Archive for February, 2007

Croke Park

Friday, February 23rd, 2007

800px-From_the_hill.jpg

We await the outcome of Ireland against England - in the arena that still carries dark memories, almost a century ago.

Let’s hope that by the skills and use of play - albeit a rough game coined in a minor English public school - our two great nations can let tragic murders [from both sides] fade into bygones.

With my Irish grandfather and my stoically English mother [both now in the heavenly grandstand] my loyalties are divided.

May the best team win. May we play each other in peace.

Exquisite Music

Friday, February 16th, 2007

power.jpg

Last evening, Seaton Music welcomed viola player Lawrence Power and Huw Watkins piano: an offering of exquisite music.

Lawrence ranks among the foremost violists of our day. He is also musically wise: his programming of our evening was magical. Introducing each item in a wonderfully relaxed and communicating manner, he brought alive each composer as if present with him upon Seaton’s town hall stage. Vieuxtemps (1820-1881), the Belgian born violin virtuoso: toured Europe and America, court violinist at St Petersburg,  composed seven violin concertos, loved the viola - the creamy, cinnamon tones of this neglected instrument then calmed the hall. There followed works by Sibelius, Shostakovitch, Benjamin and Bowen; a wonderfully balanced and varied programme also carried Huw Watkins Fantasy for viola and piano - a premier performance especially commissioned by Seaton Music and dedicated to Lawrence Power.

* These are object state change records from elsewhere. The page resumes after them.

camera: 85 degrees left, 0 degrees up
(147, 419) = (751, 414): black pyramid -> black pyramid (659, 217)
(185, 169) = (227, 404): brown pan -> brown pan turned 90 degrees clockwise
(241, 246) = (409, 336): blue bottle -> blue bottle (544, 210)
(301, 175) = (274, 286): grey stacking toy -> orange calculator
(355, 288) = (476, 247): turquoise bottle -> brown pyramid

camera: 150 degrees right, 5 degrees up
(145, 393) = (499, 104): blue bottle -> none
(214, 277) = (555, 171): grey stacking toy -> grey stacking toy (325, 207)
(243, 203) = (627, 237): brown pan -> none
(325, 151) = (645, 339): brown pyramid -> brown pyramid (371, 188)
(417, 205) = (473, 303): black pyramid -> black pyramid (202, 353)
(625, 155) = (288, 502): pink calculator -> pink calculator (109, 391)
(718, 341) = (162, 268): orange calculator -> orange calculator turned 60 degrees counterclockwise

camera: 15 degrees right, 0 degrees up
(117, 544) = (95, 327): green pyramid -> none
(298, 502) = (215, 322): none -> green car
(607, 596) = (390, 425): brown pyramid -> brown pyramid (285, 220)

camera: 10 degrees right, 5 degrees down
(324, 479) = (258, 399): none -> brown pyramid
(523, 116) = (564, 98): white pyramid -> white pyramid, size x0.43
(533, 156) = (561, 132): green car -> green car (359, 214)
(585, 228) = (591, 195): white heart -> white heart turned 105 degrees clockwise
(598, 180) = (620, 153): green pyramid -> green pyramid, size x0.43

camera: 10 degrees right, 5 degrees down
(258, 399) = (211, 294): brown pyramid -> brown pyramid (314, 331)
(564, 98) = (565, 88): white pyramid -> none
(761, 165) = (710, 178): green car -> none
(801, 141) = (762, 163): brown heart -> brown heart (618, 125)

It will receive its second performance in three days time at the Wigmore Hall.

viola.jpg

After the interval, Power introduced his audience to his instrument. Made in Bologna, it dates back to 1590 - ‘almost two centuries before Stradivari’. He added how fortunate he was to play it ‘coming in a long line of players…passing through and then handing on in a very short while’. Breath taking modesty from a brilliant and gifted young musician.

News from Parkminster

Thursday, February 15th, 2007

Hear our Silence.jpg

Yesterday, I paid a flying visit to Parkminster to return some of their books. Brother Patrick, the librarian (and cook), had very kindly loaned me the entire extent of their Chesterton books, some twenty or so volumes. I had been planning a life of that exotic giant of Twentieth century letters; but, on delving once again into his corpus, I judged that his style and subject matter has passed its sell by date. So I am now engaged in a follow up title to Sounding the Silence which has gone so well: I have had contacts from readers in Brazil, South Africa and America as well as many warm reports from the UK. I am also working on a modern translation of the Ladder of Monks, with my commentary offering it to modern readers. Written by Guigo II, ninth Prior of La Grande Chartreuse, this hugely influential text is a treatise on prayer addressed to Bovo, the Prior of Witham, the first English Charterhouse founded by Hugh of Lincoln.

My repeated contention is that prayer and God’s friendship was never intended to be the exclusive privilege of monks and nuns - and they would be the first to readily agree!

 I spent time with Dom Cyril, the Master of Novices, who tells me that his days are busy with no less than twelve novices. A carpenter has been brought in to refurbish the last two remaining cells in the cloister. And then Parkminster will have a full house for the first time in living memory.

Having savoured the peace of the charterhouse, I pottered home happy - clutching a jar of Brother Richard’s medlar jam!

Cannabis Cameron???

Sunday, February 11th, 2007

david.jpg

  

What a relief; the man is human. He had an exploratory life (egged on by his wanton Etonian peers) before he strode into the quagmire of political life - where all is a media game called ‘who’s next onto the front page’ or ‘roll up roll up, who’s for the coconut shy’.

I too have smoked ‘Cannarbis’ as I used to mouth it to my children. Once, before their very eyes. And they were amazed at my bravado. But that is their generation: theirs to navigate. Theirs to join or reject.

My four have found their way.

Dave seems OK.

Media: please grow up before you bore us all into oblivion.

at Ammerdown: another Hear our Silence Workshop

Sunday, February 11th, 2007

Ammerdown.jpg

And a murky start we had - last Saturday at Ammerdown, near Bath.

As some of us arrived on Friday, the Under 21 England Rugby team were testing themselves against their Italian rivals down at a muddied pitch on the Rec.

Meanwhile, we had to navigate through rain and mist to this, our chosen refuge, of peace and quiet. Some circled and seemed lost, but at last we all arrived.

Nine came and we spent our day experiencing the Prayer of Silence, then sharing this at an even deeper level - communicating with one another as we rarely do in our daily lives.

My thanks to all who came, who risked, who were rewarded: who enriched me, who merely wondered whether such encounters should occur.